BACAAN:
□ □ □ □ □

SUKABUMI (21 April 2021) – Anda penggila kopi? Mungkin anda tidak asing dengan nama Kampung
Sinagar. Ya, kampung nan asri di kaki Gunung Pangrango ini, dikenal dengan cita
rasa kopinya yang nikmat.
Kopi Sinagar -- begitu namanya – selain nikmat
direguk, juga harum aromanya. Sejak berabad silam, semerbak harum kopi dari
Kampung Sinagar sudah tercium jauh hingga ke daratan Eropa. Konon kehadiran
kopi di kampung ini memang tidak lepas dari eksistensi kolonial Belanda.
Ratusan tahun sejak dibudidayakan di Kampung
Sinagar, kini kopi masih bertahan di sini. Belakangan pengelolaan kopi di
Kampung Sinagar bergerak makin sistematis, inovatif dan kompetitif. Geliat
produksi kopi di Kampung Sinagar makin terasa tidak lepas dari sentuhan ajaib
perempuan tangguh Nurmadanis.
Sejak 2013, perempuan 36 tahun tersebut aktif
bergerak meyakinkan tetangganya di Kampung Sinagar, Desa Nagrak Utara,
Kabupaten Sukabumi. Ia datang dari pintu ke pintu, menggugah kesadaran
masyarakat.
Sasarannya masyarakat yang tidak memiliki pekerjaan
tetap ataupun putus sekolah. Dan tentu saja para perempuan dan keluarga
prasejahtera. Nurma – nama panggilan Nurmadanis, lama merasakan
ketidakberdayaan masyarakat sekitarnya.
Mereka kerja banting tulang, namun tak juga lepas
dari kemiskinan. Salah satu sebabnya adalah karena penguasaan oleh tengkulak.
“Miris melihat para petani di wilayah ini. Hasil buminya dijual ke tengkulak
dengan harga yang murah,” kata Nurma.
Dari sana, perempuan penyuluh sosial ini, berpikir
keras. Nurma gencar memberikan penyuluhan sambil menggerakkan kelompok
tani, sejak tahun 2019. Nurma memberikan pengertian bahwa kopi
memiliki daya jual tinggi apabila diolah dengan baik.

□ □ □ □ □

KETERANGAN SUMBER:

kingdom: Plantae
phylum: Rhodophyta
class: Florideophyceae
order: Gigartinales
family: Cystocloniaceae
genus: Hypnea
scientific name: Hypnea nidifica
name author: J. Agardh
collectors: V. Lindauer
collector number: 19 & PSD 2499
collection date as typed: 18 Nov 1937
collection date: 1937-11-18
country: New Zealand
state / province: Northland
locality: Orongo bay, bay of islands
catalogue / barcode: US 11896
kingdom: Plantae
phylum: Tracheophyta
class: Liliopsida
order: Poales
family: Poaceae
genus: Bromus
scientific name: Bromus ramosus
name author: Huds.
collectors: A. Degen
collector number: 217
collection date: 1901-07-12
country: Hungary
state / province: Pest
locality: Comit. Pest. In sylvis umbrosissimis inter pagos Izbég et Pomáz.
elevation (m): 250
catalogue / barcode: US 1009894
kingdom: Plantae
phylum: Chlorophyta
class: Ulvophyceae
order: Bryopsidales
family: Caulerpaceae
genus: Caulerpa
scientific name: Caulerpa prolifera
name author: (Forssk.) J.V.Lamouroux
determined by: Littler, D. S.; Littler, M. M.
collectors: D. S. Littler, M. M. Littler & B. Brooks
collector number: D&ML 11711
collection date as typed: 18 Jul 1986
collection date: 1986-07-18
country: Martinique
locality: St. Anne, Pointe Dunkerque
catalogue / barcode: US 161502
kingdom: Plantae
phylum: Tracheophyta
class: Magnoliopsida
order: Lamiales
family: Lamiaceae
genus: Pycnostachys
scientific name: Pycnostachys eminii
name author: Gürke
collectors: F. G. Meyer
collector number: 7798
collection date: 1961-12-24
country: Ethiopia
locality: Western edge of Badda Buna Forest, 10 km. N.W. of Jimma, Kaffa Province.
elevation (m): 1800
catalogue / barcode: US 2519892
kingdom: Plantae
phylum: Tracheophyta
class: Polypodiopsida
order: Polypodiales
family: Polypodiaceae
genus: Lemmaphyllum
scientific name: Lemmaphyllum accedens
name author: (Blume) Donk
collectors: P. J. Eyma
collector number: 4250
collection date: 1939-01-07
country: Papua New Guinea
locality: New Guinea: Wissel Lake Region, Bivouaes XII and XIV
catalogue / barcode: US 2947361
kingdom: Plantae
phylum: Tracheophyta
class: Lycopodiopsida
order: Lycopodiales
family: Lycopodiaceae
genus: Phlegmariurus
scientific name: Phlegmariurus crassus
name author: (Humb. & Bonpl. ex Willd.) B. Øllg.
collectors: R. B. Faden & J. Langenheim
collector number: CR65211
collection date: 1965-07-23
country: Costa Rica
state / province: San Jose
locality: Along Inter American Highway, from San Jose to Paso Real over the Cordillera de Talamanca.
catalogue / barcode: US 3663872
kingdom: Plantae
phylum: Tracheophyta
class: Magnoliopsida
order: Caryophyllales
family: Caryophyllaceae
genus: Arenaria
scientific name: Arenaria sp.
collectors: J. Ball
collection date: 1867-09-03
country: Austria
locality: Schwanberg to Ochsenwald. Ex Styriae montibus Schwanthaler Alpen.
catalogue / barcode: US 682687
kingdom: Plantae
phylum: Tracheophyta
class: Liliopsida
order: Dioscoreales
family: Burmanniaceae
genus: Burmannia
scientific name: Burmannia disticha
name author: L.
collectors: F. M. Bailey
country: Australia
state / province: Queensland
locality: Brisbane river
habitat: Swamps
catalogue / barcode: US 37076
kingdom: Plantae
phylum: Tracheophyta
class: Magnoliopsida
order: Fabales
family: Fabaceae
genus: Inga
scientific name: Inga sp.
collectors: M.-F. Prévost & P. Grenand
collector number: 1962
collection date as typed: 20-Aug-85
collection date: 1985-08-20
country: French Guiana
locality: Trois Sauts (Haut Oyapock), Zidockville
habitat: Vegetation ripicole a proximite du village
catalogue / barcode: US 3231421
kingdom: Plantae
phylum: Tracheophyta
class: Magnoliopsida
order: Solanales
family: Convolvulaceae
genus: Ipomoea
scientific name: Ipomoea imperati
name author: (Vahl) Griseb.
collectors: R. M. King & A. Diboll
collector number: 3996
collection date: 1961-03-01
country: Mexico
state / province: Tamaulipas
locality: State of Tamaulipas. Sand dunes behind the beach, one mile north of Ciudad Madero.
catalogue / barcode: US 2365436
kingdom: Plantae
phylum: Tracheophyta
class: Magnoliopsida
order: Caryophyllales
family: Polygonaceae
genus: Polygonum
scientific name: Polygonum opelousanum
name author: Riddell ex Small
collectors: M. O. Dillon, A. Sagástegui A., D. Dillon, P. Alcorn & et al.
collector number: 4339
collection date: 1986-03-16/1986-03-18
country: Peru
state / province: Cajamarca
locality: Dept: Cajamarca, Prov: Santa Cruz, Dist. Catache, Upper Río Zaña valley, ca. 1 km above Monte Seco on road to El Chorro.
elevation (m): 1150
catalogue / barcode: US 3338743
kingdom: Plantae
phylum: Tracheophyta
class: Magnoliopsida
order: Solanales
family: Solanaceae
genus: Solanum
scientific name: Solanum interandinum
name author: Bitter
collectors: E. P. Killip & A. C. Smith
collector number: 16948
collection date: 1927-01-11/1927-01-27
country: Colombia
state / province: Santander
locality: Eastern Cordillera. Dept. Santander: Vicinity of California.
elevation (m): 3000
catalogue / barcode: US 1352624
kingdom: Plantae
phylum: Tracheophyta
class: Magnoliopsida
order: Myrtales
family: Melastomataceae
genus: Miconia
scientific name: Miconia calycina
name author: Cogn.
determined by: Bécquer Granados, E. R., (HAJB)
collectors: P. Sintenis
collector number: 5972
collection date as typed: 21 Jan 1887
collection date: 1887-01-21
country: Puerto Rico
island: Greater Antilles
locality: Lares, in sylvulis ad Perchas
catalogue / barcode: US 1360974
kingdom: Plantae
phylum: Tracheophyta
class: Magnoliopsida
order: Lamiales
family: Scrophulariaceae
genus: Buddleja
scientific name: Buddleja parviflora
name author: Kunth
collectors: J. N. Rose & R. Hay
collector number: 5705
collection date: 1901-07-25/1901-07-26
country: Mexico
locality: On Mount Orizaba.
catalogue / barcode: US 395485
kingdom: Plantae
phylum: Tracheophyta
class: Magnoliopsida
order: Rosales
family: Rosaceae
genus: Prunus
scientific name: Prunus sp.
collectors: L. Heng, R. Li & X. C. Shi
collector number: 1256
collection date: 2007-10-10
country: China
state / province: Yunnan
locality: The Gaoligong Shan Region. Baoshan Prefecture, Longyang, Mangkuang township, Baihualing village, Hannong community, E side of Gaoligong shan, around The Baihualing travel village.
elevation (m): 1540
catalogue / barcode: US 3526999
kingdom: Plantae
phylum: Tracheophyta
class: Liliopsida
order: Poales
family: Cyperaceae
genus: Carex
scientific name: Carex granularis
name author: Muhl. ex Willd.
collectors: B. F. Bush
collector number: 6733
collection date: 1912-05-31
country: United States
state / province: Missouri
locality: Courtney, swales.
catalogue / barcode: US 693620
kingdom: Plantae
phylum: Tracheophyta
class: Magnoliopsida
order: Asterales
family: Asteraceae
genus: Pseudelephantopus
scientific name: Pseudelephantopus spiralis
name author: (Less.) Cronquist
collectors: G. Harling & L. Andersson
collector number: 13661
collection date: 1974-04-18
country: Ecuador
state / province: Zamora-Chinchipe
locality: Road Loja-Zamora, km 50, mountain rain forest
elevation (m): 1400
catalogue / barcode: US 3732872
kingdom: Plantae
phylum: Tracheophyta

□ □ □ □ □

Sebutkan semua sifat yang menurut bacaan tentang Kopi Sinagar makin melekat pada pengelolaan kopi di Kampung Sinagar belakangan ini. Kerjakan hanya dengan berpedoman pada bacaan.

Sistematis, inovatif, dan kompetitif.